We already have instant replay in baseball. We get to use it when the umpires aren’t sure if a batted ball was a home run or not. If they’re not sure, or maybe they’re just cold or tired and could go for a little break, they talk it over with one another and then shuffle into a little room somewhere and look at a little TV. They look at that little TV and talk to an on-site technician and they keep looking at the TV until they decide whether the ball was a home run or not. It’s so simple it just might work! Well, there’s been talk of expanding this marveling enterprise, and opening the doors to review trapped balls, fair and foul calls down the line, and fan interference incidents. You know, things that have a direct influence on the outcome of baseball games. Calls that would be nice to get correct with a certain high-level of consistency.

Those calls will have to wait, at least until 2013, because Bud Selig is not feeling any pressure to expand instant replay. You see, Bud Selig is a man of the people, and he talks to the people, and the people he talks to have not been putting the screws to Bud in regards to instant replay, and Bud likes that just fine. When asked about the topic, Bud Selig Man of the People said “I’ve had very, very little pressure from people who want to do more.” So, fair enough?

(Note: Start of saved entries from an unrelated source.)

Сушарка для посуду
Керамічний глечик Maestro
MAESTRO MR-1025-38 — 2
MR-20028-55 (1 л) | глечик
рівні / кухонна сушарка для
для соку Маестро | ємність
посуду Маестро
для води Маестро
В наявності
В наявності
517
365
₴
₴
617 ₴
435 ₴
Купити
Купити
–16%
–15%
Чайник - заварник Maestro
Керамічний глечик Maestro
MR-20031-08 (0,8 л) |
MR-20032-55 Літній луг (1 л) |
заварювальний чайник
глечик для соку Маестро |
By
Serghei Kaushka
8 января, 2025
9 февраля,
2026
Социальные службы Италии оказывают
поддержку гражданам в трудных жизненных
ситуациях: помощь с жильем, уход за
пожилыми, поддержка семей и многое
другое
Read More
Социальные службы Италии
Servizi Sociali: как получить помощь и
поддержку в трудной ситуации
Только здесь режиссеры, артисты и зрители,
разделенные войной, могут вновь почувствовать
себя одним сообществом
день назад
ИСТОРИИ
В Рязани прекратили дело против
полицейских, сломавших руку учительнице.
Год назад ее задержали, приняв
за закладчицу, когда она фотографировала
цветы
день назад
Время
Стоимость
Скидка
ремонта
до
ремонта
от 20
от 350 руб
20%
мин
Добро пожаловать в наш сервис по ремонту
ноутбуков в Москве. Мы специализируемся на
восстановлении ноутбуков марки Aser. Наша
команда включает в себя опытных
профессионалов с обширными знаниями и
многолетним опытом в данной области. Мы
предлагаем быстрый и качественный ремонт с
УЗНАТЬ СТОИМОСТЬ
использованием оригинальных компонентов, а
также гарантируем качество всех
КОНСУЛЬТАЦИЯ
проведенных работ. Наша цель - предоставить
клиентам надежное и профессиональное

I’d love to know who Bud is talking to about this topic, because a quick browse of the internet or even major sports news networks these days would show, I feel, a great deal of words and energy and effort being expelled in order to make Bud feel this all-important pressure. On that point, it’s super encouraging that while the commissioner of baseball may know in his heart of hearts that the truth and best interests of the game he oversees is going on underserviced, he’ll only be compelled to action by a certain level of perceived political pressure. God Bless America. On the other point—the point of what Bud Selig is saying about this matter being patently false—his statement puts him in the unfortunate position where the only logical conclusions to jump to are that he is either a) Completely unwilling or unable to empathize with the feelings and opinions of a great majority of baseball fans, or b) Lying. Straight up lying. Liar liar Milwaukeean pants on hell of fire.

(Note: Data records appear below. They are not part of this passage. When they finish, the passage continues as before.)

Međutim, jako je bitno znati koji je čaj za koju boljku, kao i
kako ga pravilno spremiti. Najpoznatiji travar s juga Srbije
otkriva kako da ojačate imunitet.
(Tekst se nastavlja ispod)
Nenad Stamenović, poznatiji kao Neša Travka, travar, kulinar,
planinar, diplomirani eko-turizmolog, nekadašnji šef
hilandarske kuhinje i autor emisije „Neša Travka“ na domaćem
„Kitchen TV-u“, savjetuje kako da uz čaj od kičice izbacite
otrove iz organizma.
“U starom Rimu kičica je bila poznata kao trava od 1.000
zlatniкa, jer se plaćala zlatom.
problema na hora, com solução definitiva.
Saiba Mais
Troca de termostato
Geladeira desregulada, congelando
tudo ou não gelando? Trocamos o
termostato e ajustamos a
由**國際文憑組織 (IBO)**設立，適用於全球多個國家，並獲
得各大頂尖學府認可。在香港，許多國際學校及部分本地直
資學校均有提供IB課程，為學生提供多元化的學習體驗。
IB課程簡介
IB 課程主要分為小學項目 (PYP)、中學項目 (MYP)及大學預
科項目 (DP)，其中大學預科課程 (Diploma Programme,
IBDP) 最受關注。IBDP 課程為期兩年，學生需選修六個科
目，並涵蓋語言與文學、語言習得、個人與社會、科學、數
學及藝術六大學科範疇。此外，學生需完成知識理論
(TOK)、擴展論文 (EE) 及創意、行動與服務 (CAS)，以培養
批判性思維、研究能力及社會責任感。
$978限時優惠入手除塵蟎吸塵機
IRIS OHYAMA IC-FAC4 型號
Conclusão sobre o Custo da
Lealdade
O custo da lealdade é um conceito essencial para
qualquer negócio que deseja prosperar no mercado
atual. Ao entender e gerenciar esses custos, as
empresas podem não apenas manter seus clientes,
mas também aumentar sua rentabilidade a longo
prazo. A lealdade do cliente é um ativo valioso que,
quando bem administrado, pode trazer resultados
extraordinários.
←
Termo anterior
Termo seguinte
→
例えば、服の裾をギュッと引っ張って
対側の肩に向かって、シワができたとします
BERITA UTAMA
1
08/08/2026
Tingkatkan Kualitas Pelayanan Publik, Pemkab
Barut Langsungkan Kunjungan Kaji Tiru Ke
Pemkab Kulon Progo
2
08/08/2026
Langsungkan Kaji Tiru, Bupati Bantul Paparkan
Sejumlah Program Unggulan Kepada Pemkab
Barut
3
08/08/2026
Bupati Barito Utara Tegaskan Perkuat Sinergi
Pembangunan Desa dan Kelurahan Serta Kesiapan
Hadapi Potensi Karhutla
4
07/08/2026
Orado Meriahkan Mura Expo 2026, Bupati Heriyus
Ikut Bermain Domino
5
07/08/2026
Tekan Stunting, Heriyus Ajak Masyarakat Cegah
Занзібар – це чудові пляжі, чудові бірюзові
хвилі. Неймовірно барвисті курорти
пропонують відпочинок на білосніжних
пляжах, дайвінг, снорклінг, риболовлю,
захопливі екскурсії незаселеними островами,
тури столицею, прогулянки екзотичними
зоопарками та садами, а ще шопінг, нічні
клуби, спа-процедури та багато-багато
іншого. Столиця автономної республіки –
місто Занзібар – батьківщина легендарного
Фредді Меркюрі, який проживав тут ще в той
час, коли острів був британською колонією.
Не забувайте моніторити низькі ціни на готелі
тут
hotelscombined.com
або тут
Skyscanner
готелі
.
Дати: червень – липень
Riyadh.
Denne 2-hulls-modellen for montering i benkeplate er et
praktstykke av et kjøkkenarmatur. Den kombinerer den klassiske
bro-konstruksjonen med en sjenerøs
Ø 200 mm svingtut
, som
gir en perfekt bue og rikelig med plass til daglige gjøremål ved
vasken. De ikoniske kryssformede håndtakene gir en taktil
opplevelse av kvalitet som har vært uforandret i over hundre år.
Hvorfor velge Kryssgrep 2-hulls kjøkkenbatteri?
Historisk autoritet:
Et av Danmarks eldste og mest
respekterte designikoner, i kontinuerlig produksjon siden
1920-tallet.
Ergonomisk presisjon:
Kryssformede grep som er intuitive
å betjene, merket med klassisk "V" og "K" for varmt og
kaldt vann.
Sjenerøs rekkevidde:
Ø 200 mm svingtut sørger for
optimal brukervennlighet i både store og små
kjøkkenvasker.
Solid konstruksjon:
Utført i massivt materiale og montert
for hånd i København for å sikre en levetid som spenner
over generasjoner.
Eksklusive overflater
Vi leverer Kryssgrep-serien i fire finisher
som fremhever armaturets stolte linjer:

So I don’t know. Expanded instant replay will eventually be a reality. The wheels of progress move slowly, but they move. Bud Selig doesn’t feel any pressure to address this topic right now. This is my humble attempt to apply a bit more. You’re killing me, Selig. Maybe if enough silly nerds and truth seekers rally together on the expansive tubes of the internet and elsewhere, that pressure could eventually find its way to Bud Selig’s crusty, old, dumb heart. So get out your vices and clamps and air compressors. Squeeze your fists together really hard. Yell or something, I don’t know. What I’m trying to say is we need to apply pressure in some way.